(Supplied records):
+---+
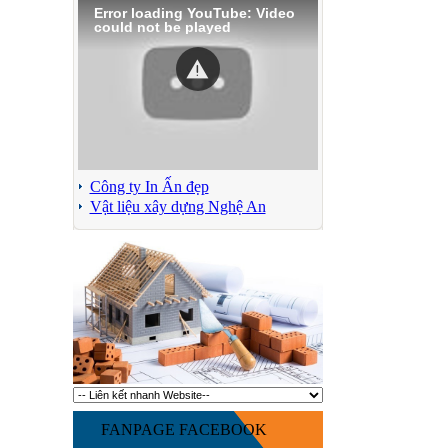
Error loading YouTube: Video
could not be played
Công ty In Ấn đẹp
Vật liệu xây dựng Nghệ An
FANPAGE FACEBOOK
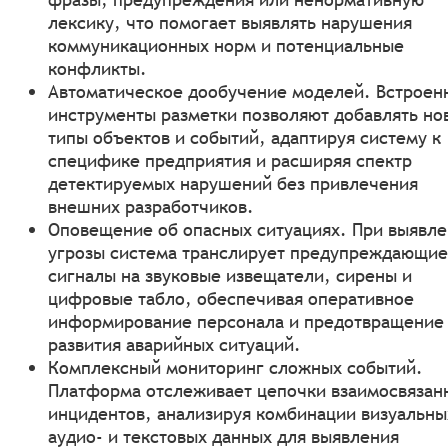
лексику, что помогает выявлять нарушения
коммуникационных норм и потенциальные
конфликты.
Автоматическое дообучение моделей. Встроен
инструменты разметки позволяют добавлять но
типы объектов и событий, адаптируя систему к
специфике предприятия и расширяя спектр
детектируемых нарушений без привлечения
внешних разработчиков.
Оповещение об опасных ситуациях. При выявл
угрозы система транслирует предупреждающие
сигналы на звуковые извещатели, сирены и
цифровые табло, обеспечивая оперативное
информирование персонала и предотвращение
развития аварийных ситуаций.
Комплексный мониторинг сложных событий.
Платформа отслеживает цепочки взаимосвязан
инцидентов, анализируя комбинации визуальны
аудио‑ и текстовых данных для выявления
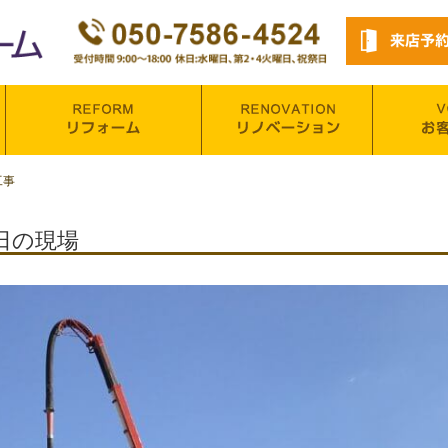
工事
日の現場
+---+
(Problem requirements): Put every line of text read from the data above into a Markdown table with the columns "Row" and "Text," numbering the lines in order and leaving out blank lines. Don't include the pictures.

(Problem solution):
| Row | Text |
|---|---|
| 1 | Error loading YouTube: Video |
| 2 | could not be played |
| 3 | Công ty In Ấn đẹp |
| 4 | Vật liệu xây dựng Nghệ An |
| 5 | FANPAGE FACEBOOK |
| 6 | лексику, что помогает выявлять нарушения |
| 7 | коммуникационных норм и потенциальные |
| 8 | конфликты. |
| 9 | Автоматическое дообучение моделей. Встроен |
| 10 | инструменты разметки позволяют добавлять но |
| 11 | типы объектов и событий, адаптируя систему к |
| 12 | специфике предприятия и расширяя спектр |
| 13 | детектируемых нарушений без привлечения |
| 14 | внешних разработчиков. |
| 15 | Оповещение об опасных ситуациях. При выявл |
| 16 | угрозы система транслирует предупреждающие |
| 17 | сигналы на звуковые извещатели, сирены и |
| 18 | цифровые табло, обеспечивая оперативное |
| 19 | информирование персонала и предотвращение |
| 20 | развития аварийных ситуаций. |
| 21 | Комплексный мониторинг сложных событий. |
| 22 | Платформа отслеживает цепочки взаимосвязан |
| 23 | инцидентов, анализируя комбинации визуальны |
| 24 | аудио‑ и текстовых данных для выявления |
| 25 | 工事 |
| 26 | 日の現場 |